This position doesn’t seem consistent with the acceptance that we haven’t managed to leave the Special Pperiod and that we continue with serious insufficiencies in the main problems that affect the majority of the population. Do we need disasters like the sugar harvest of ten million or the fall of the Socialist camp, in order to apply important changes that reaffirm the distinctly socialist course of the economy?

 

Recently the Minister of Economy and Planning, José Luís Rodríguez, expressed it clearly when he pointed out that the Cuban model will continue being state-controlled with whatever adjustments that were necessary. So as to leave no doubt, the official rejected a commission of the Academy of Sciences, which would study the forms of production in socialism, because it was “nongovernmental.”  Whom does the Academy of Sciences answer to? Is its Institute of Philosophy “nongovernmental”?

 

Now we learn through a newspaper of the international left that the Central Committee had approved the research of socialism of the 21st century among the priorities of the social sciences since 2007. It is the academics’ job to rationalize all experience and offer options, but in some fashion also to confront and give solutions to socialism’s problems, which concern in the first place the workers, the party, and all of the people.

 

Eliades Acosta, newly named head of the Department of Culture of the Party’s Central Committee, recently called for a dialogue among revolutionaries, to confront the sick part of capitalism in our society. How to achieve it without an in-depth discussion with the people about the problems affecting our socialism?

 

To continue with that unwise state-controlled course, they are ignoring the experiences—widely evaluated and spread by many academics and communist politicians throughout the world—which associate economic centralism with the causes of the fall of socialism. Also ignored is Cuba’s own experience, with statistics so simple that any worker can understand them, such as the fact that cooperativists and peasants produce 60 percent of agricultural production on only 30 percent of the land, and the fact that the besieged small family businesses produce with better quality and receive more benefits than state businesses of the same size, and the fact that that the workers in practically all of the production or service centers are in the majority dissatisfied with the way the economy is run, because it clearly sustains the diversion of resources, the extractions, the prevailing corruption, lack of discipline, etc.

 

How many more years of state neocapitalism would we have to bear in order to leave the Special Period and return to the previous years when the hypercentralization of the “policy of correction of errors and negative tendencies,” —the essence of what is currently being pursued—was the preamble and foundation of the disaster that crystallized with the fall of the USSR and the socialist camp? Don’t we realize that for years we have been in a vicious cycle of “less centralization/more centralization,” without really advancing with core changes towards the relations of socialist production?

 

Measures such as increasing the purchase price of milk and paying farm workers’ debts, are positive steps to search for ways to increase domestic agricultural production, but do not change at all the essence of state neocapitalism which already demonstrated its failure everywhere it was applied.

Data drawn from a collection:

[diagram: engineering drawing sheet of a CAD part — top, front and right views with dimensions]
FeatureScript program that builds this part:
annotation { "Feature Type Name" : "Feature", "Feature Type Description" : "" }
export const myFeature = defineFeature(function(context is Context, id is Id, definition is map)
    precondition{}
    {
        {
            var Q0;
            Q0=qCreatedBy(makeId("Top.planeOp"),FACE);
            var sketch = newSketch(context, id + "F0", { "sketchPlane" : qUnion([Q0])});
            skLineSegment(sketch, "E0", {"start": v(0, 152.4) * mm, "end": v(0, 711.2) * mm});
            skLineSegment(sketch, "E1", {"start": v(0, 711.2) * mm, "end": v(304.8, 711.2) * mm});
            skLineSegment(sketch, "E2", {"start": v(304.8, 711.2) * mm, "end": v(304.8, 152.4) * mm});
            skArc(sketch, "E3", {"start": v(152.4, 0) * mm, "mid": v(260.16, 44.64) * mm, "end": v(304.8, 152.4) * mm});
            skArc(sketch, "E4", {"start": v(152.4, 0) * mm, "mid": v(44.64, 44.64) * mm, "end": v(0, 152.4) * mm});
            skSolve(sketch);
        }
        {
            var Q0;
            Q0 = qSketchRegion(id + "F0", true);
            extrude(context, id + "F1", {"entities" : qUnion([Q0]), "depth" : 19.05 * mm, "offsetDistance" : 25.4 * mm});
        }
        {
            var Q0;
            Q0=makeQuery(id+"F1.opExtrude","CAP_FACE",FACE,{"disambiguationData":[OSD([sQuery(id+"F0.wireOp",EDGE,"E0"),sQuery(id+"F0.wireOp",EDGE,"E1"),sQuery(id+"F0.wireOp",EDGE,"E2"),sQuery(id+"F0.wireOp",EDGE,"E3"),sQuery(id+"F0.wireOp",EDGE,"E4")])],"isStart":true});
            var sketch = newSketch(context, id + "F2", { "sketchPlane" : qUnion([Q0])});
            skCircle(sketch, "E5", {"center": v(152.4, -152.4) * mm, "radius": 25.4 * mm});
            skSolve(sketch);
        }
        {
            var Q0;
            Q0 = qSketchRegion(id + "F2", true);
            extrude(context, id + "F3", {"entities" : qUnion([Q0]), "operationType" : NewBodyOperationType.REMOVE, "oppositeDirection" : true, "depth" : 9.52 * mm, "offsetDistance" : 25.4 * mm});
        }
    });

* Required task *
Repeat the passage on Cuba's state-controlled economy word for word, starting at "How many more" and ending at "of socialist production?". These entries come from a separate source.

* Exercise result *
How many more years of state neocapitalism would we have to bear in order to leave the Special Period and return to the previous years when the hypercentralization of the “policy of correction of errors and negative tendencies,” —the essence of what is currently being pursued—was the preamble and foundation of the disaster that crystallized with the fall of the USSR and the socialist camp? Don’t we realize that for years we have been in a vicious cycle of “less centralization/more centralization,” without really advancing with core changes towards the relations of socialist production?